Okay, let's do our old trick of using all the old data as scenarios. First let's get the probabilities.

```
# more complicated, because y is open ended; a guess has to be made in
# number of cols of q; if subscript out of bounds, increase size
q = matrix(0,nrow(x),16)
for(i in 1:nrow(x)){
a = MCMCpoisson.pred(fit,x[i,])
q[i,1:length(a)]=a
}
```

We do not know the limit of the number of awards, but we have to store them. See that "16"? Try putting 8. It will break because some scenarios generate positive (defined as above machine limit) probability for number of awards larger than 7 (recall 0 awards takes a column in `q`

). Of course, you could always put some huge number in place of 16 and never have a problem. Until you want to make pretty plots. As you see next.

```
par(mfrow=c(2,2))
for (i in levels(x$prog)){
j = which(x$prog == i)
plot(0:(dim(q)[2]-1),q[1,],xlab='num_awards', ylab='Pr(num_awards|D,M)', main=i,ylim=c(min(q),max(q)), xlim=c(0,8), type='l')
for(k in 2:nrow(x)){
lines(0:(dim(q)[2]-1),q[j[k],])
}
}
```

You can see we limit here the number of awards probabilities to stop at 8 (in the `xlim`

). That obviously has to be changed depending on the application.

Every scenario results in a distribution, probabilities for number of awards from 0 to 8 (max shown). In the scenarios everybody has a program, which are only three, hence three plots. But everybody also has a math score, which obviously varies. That variability does not do too much to change the probability of awards for General or Vocational programs NEW people. But it must for Academic.

The next trick would be to make a plot of only Academic NEW people, where perhaps you color the distributions so that higher math scores are a brighter and brighter red (or whatever color scheme you like).

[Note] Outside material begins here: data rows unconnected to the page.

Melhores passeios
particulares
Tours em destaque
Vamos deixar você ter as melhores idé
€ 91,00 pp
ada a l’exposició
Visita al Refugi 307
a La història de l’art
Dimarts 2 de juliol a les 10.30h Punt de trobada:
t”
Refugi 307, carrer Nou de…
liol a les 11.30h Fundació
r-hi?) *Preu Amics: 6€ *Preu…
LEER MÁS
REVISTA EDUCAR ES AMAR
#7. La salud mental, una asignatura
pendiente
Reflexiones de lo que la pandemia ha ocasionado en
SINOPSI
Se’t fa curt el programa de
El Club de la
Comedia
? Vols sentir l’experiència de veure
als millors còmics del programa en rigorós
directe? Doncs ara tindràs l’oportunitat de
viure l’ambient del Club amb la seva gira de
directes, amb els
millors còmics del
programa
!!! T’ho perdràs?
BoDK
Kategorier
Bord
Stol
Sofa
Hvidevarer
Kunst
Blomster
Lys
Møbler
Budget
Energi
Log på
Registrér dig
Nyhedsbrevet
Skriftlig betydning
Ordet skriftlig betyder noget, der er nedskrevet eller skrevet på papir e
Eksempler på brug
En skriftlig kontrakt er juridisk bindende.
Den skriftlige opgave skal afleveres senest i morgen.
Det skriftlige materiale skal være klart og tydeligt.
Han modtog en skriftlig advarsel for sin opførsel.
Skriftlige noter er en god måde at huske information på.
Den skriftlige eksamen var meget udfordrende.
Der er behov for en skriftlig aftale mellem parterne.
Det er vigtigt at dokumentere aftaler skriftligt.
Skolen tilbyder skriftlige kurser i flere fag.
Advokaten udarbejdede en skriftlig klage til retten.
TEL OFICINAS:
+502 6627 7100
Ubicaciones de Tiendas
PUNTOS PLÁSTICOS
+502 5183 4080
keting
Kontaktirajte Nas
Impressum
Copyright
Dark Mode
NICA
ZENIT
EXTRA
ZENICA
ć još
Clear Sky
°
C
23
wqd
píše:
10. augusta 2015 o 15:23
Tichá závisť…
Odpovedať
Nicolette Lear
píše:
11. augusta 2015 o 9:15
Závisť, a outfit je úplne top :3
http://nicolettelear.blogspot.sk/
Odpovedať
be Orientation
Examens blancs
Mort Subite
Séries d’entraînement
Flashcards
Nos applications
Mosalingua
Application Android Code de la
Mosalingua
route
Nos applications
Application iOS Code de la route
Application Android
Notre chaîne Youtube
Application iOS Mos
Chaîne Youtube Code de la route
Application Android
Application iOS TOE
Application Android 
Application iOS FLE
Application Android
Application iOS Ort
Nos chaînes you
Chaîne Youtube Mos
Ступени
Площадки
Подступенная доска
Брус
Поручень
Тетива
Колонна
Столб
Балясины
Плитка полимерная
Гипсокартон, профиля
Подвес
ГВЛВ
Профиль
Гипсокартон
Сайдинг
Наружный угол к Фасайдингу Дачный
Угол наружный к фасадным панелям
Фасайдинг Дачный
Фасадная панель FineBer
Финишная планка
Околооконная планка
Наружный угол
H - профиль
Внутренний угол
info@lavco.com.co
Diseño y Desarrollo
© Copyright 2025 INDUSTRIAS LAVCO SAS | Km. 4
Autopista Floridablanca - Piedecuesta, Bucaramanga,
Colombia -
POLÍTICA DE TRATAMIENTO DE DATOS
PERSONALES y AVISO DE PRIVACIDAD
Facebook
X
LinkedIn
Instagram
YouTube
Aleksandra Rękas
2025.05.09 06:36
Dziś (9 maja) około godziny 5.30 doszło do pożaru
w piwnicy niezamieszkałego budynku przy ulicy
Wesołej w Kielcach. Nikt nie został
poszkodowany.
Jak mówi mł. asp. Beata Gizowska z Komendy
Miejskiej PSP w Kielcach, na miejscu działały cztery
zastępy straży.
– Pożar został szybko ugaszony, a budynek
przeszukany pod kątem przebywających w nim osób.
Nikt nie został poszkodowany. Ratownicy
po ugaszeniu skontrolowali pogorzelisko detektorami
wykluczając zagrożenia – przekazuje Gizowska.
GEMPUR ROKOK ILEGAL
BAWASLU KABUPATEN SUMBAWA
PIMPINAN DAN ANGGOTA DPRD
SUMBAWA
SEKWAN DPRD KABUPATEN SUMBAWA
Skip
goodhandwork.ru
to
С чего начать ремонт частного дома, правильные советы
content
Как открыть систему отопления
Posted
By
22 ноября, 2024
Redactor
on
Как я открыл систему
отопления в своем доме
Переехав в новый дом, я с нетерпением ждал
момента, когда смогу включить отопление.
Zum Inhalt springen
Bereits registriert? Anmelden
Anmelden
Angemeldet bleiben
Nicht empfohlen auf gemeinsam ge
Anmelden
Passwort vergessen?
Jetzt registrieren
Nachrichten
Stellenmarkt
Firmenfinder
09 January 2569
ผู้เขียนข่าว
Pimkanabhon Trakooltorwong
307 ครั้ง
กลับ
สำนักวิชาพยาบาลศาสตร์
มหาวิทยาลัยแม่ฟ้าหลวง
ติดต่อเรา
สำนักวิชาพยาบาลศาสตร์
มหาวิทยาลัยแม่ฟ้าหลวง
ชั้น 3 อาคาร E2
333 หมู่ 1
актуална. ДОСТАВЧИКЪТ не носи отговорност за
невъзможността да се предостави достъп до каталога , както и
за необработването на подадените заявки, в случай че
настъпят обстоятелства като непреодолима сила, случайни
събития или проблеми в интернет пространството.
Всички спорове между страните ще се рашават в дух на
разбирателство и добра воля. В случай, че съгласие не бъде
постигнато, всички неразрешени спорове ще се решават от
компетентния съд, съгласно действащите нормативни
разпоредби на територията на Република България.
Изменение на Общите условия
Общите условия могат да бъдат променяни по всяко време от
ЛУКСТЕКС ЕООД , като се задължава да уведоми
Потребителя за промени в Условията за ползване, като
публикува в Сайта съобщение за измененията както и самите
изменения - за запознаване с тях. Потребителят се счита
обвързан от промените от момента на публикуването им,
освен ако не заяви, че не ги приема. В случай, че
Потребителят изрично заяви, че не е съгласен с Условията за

Math scores goes from 33 to 75. Another fun thing would be to put these scores into discrete decision buckets (which you recall from your review we must always do), and then make the same plots for each of these decision buckets. How? Use the `cut`

function. Do maybe

x$math.cut = cut(x$math, breaks = c(0,45, 52, 59, 80))

which chunks it into the observed quartiles, Do this only if these make sensible decision points. Then you need only change the code above to reflect the new plot, e.g.

...

for (i in levels(x$math.cut)){

j = which(x$math.cut == i)

...

I did it and it worked fine, and showed something interesting. That's your homework!

Next time tobit regression.

Categories: Class - Applied Statistics, Statistics

Just checking if I am still blocked from making comments.

No need to convert the numerical id into a factor object. It is not used in the model, and cannot be used in the model as a factor variable either. Try it to see what kind of results you would get.

Not sure why you’d hunt for an x in the old data and then use it to make a new data point, the following is an cleaner, more efficient alternative.

w$prog = as.factor(‘Academic’)

If you have a new data point, since the model contains the variables prog and math, simply use

newdata=data.frame(prog=’Academic’, math=41)

MCMCpoisson.pred(fit,newdata)

if the function MCMCpoisson.predit is written in the same way how predictions are programmed in other regression packages, be it for Bayesian or classical method. Yes, classical methods make predictions too.

Since every decision, like every measure, is discrete and finite in act,so, why didn’t discretized/bucketized the math variable in your analyses here?